Meta’s AI stands out when generating its own images as it gives the user more control over the image’s composition by providing a rough sketch as input alongside a phrase.
Different AI engines use various techniques to create images from a person’s text input. This indicates that even after training with millions of images to learn the association between words and their corresponding images, AI engines still aren’t spot-on when turning a phrase into an image.
It also means that the user doesn’t exactly have control over the output image’s composition. There is no easy way to say which angle things in the image should be, whether the described objects should be large or small compared to one another, and which direction the lights and shadows should be using just text.

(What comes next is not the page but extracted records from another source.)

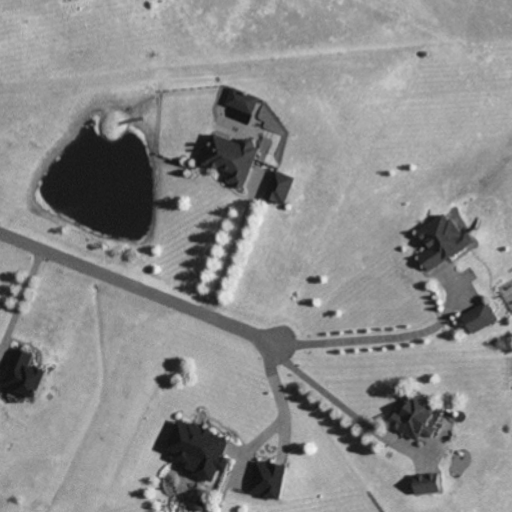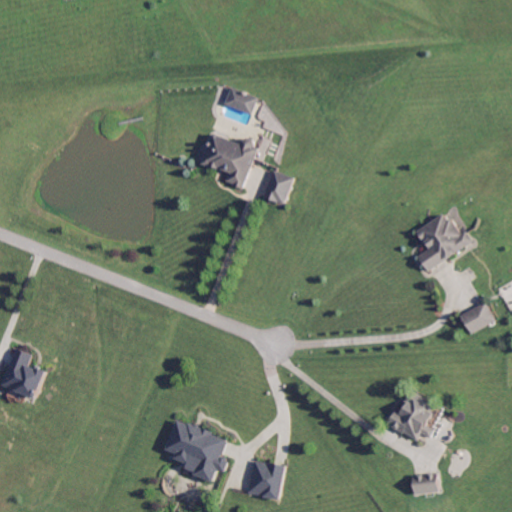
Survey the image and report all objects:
building: (242, 101)
building: (244, 101)
building: (235, 158)
building: (234, 159)
building: (282, 188)
building: (282, 188)
building: (443, 242)
building: (444, 242)
road: (229, 252)
road: (140, 286)
road: (19, 295)
building: (480, 318)
building: (480, 318)
road: (381, 338)
building: (27, 375)
building: (27, 376)
road: (338, 397)
road: (272, 408)
building: (416, 417)
building: (417, 418)
building: (200, 450)
building: (201, 450)
building: (270, 479)
building: (269, 481)
building: (428, 483)
building: (429, 484)
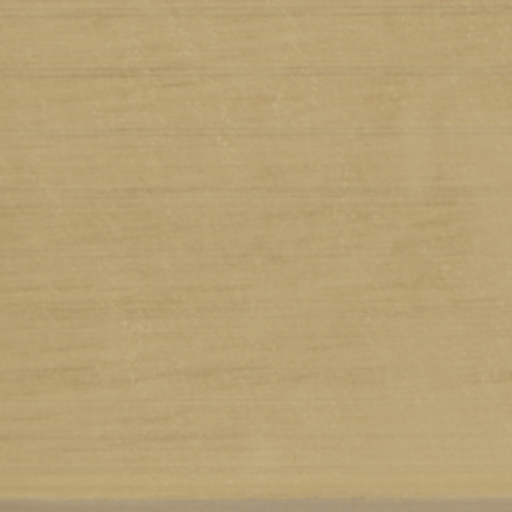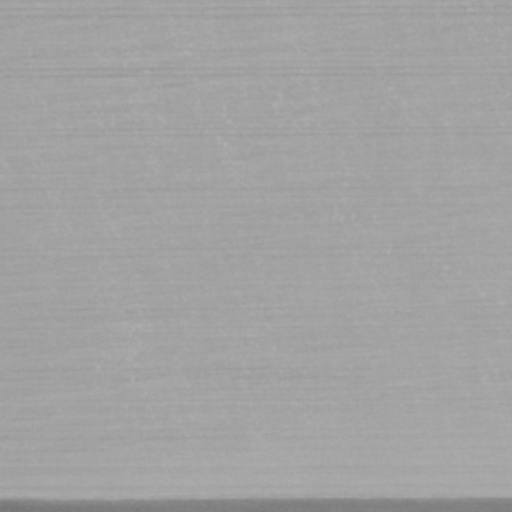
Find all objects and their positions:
crop: (256, 256)
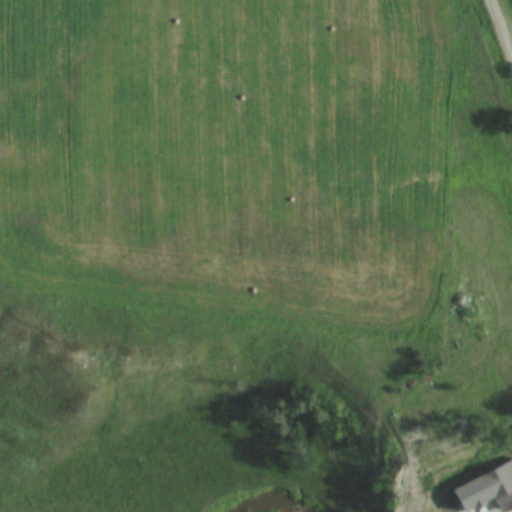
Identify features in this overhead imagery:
road: (505, 17)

With Make-a-Scene, users can convey their artistic vision to the AI engine with greater specificity using patterns, arrangements, depth of field, and their unique composition and structures. Meta’s AI engine uses a novel intermediate representation that the user chooses to control the scene layout, enabling detailed inputs like sketches.
The model primarily focuses on learning key aspects in the image that might be of more importance to the creator. According to Meta, this technique helped increase the generation quality of the FID score; a metric used to evaluate the quality of images generated by AI engines.
In Meta’s testing, a panel of human evaluators chose text-and-sketch images over text-only images generated by an AI engine as better aligned with their original input 99.54% of the time.
Meta has partnered with AI artists, including Sofia Crespo, Scott Eaton, Alexander Reben, and Refik Anadol, to develop Make-a-Scene further to use the engine and provide feedback. Currently, there’s no word on when the engine will be available to the general public.